LiveScience has an article about what may be the oldest art ever found. 200,000 years ago on a high plateau, children squished their hands and feet into a sticky mud floor of a cave. In a paper published in the journal Science Bulletin, the authors argue this should be considered "parietal" art, which is art that cannot be moved. The cave is in what is now modern day Tibet.
Study author David Zhang, a professor of geography at Guangzhou University in China, first spotted the five handprints and five footprints on an expedition to a fossil hot spring at Quesang, located more than 13,100 feet (4,000 meters) above sea level on the Tibetan Plateau. The authors dated the sample by assessing how much uranium, a radioactive element found naturally in the environment, could be found in the prints. Based on the rate at which uranium decays, they estimated that the impressions were left about 169,000 to 226,000 years ago — smack dab in the middle of the Pleistocene epoch, which occurred 2.6 million to 11,700 years ago.

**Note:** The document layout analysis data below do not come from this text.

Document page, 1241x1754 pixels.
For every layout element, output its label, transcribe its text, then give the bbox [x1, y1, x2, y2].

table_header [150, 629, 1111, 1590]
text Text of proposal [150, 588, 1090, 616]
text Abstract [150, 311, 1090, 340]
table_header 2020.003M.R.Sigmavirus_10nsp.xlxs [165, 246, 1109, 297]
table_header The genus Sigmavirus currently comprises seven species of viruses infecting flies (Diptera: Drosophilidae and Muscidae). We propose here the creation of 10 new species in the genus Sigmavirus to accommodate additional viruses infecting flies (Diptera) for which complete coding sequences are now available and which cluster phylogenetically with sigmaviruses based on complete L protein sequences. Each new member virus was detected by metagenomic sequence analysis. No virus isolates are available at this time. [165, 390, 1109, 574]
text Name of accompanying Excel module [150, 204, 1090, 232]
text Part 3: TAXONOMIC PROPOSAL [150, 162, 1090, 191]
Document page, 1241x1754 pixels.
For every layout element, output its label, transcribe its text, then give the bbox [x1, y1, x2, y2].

And judging by the size of the prints, the team determined that the marks were left by two children, one about the size of a modern-day 7-year-old and the other the size of a 12-year-old. That said, the team can't be sure what species of archaic humans left the prints, said study co-author Matthew Bennett, a professor of environmental and geographical sciences at Bournemouth University in Poole, England.
"Denisovans are a real possibility," but Homo erectus was also known to inhabit the region, Bennett told Live Science, referring to a couple of known human ancestors. "There's lots of contenders, but no, we don't really know."